A point is the smallest possible price change defined by the market or trading platform.

This is where confusion often arises.

Key Difference

  1. In Forex, a point is usually equal to 1/10 of a pip
  2. In stocks, a point is typically equal to $1 of price movement
  3. On some platforms, a point simply represents the minimum tick size

Example (Forex)

If EUR/USD moves from:

1.10000 → 1.10001 = 1 point

1.10000 → 1.10010 = 10 points = 1 pip

Pip vs Point: What’s the Difference?

ConceptMeaningExample

Pip → Standard unit of price movement (Forex)→ 1.1000 → 1.1001

Point → Minimum price increment → 1.10000 → 1.10001

In simple terms:

  1. Pip = a larger unit of movement
  2. Point = a smaller unit (price precision)

How Lot, Pip, and Point Work Together

These three concepts form the foundation of trade calculation:

  1. Lot — defines position size
  2. Pip — measures price movement
  3. Point — shows the smallest step of that movement

Example

You open a trade:

  1. Position size: 1 lot
  2. Instrument: EUR/USD
  3. Price moves: 50 pips

Result:

Profit or loss is calculated based on pip value multiplied by lot size.

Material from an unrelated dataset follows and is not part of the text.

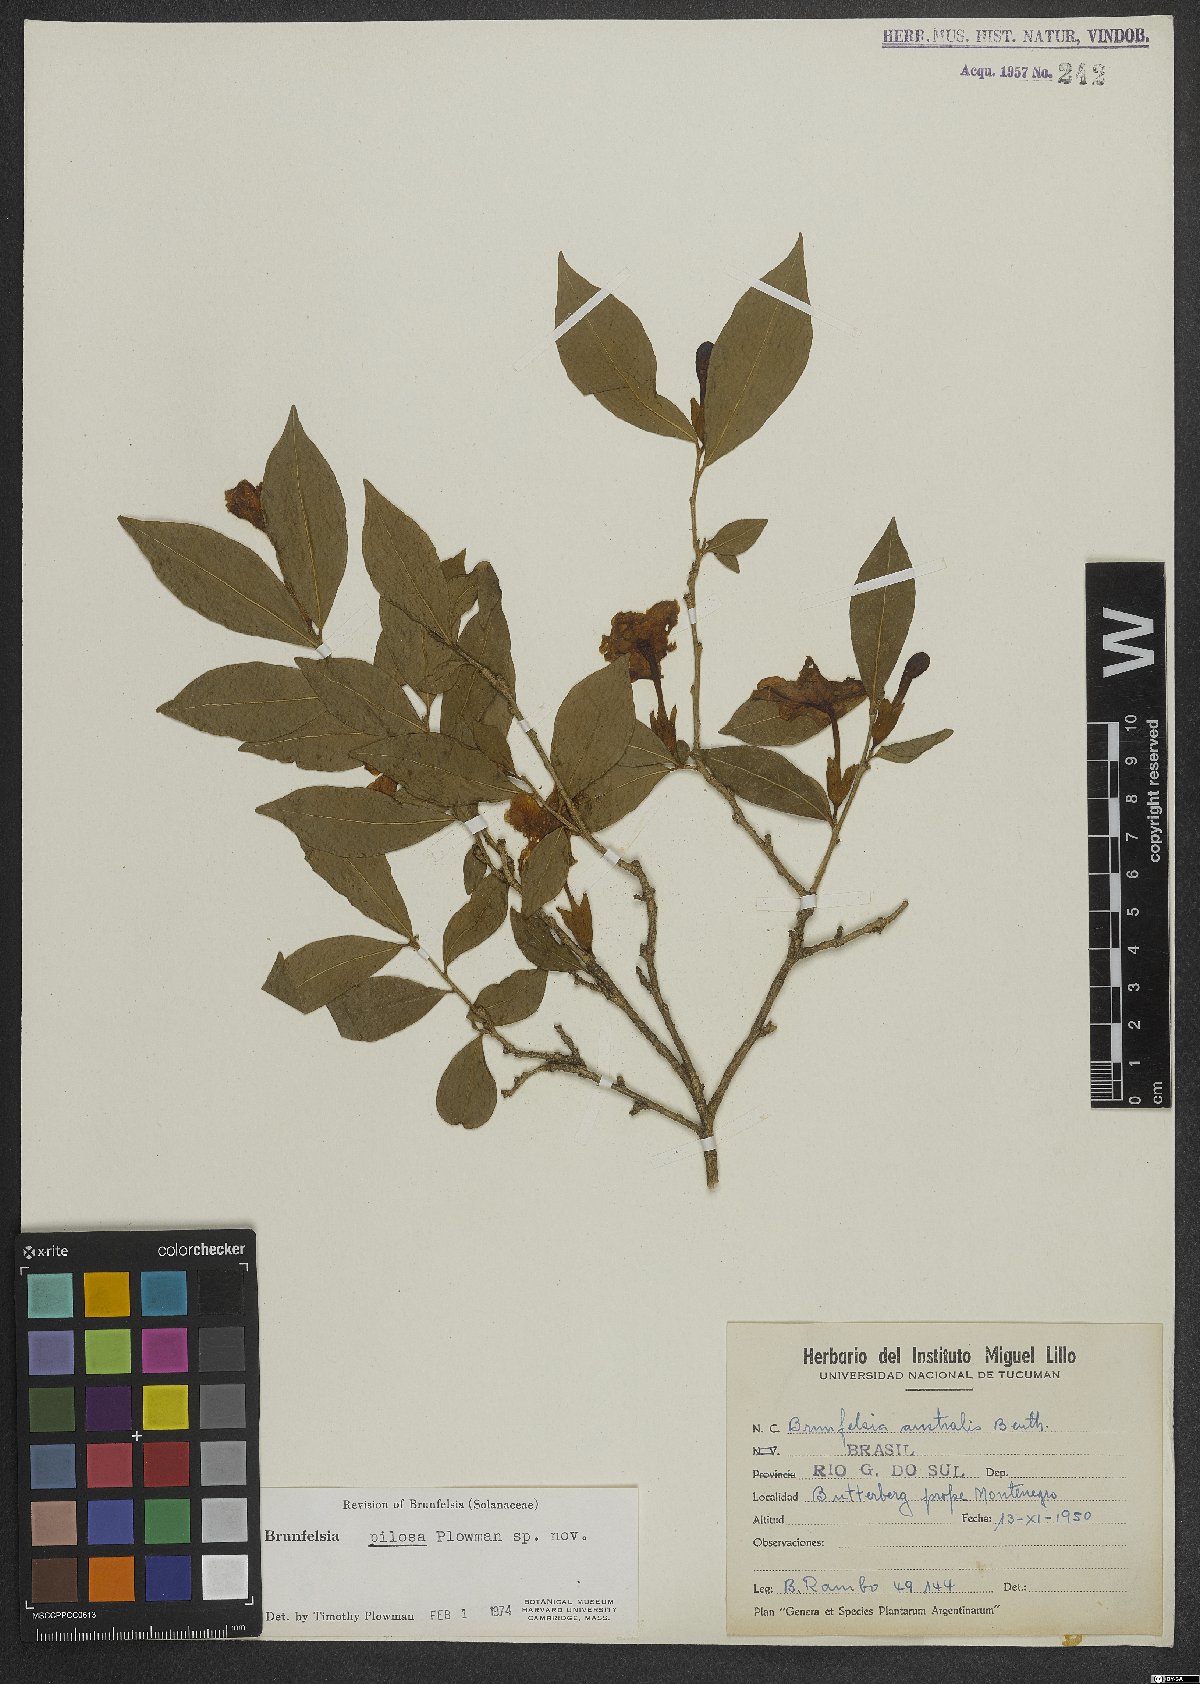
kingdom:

Why This Matters for Risk Management

This is not just theory — these concepts directly affect trading results.

They are used to:

  1. Calculate risk per trade
  2. Set stop-loss and take-profit levels
  3. Control position sizing

Without understanding how lot, pip, and point interact, it becomes impossible to manage risk consistently and maintain a structured trading approach.

FAQ

What Does “Pip” Mean in Forex?

In Forex, a “pip” is the standard unit of price movement.

For most currency pairs, 1 pip = 0.0001.

For pairs involving the Japanese yen, 1 pip = 0.01.

How Much Is One Pip Worth?

It depends on the lot size:

Standard lot (100,000 units) → approximately $10 per pip

Mini lot (10,000 units) → approximately $1 per pip

Micro lot (1,000 units) → approximately $0.10 per pip

How Much Is One Point Worth in Stocks?

In stocks, 1 point = $1 per share.

If you hold 100 shares, then a 1-point move equals $100.

What Is the Difference Between a Pip and a Point?

In stocks, they are often treated as the same thing — a $1 price movement.

In indices, a point refers to the movement of the index itself.

In Forex, a pip is the standard price movement unit (0.0001 or 0.01 depending on the pair).

Can You Trade Less Than One Lot?

Yes. In the stock market, these are called odd-lot trades (for example, buying 5 or 10 shares).

In Forex, traders use mini lots and micro lots.

Final Thought

If you want to try trading larger lot sizes without risking your own capital, it is worth understanding how proprietary trading firms work and how their evaluation challenges are structured. Some firms provide access to larger capital under specific risk rules and performance requirements. And remember: regardless of which market you choose, your most important tool is not the lot, pip, or point — it is proper risk management.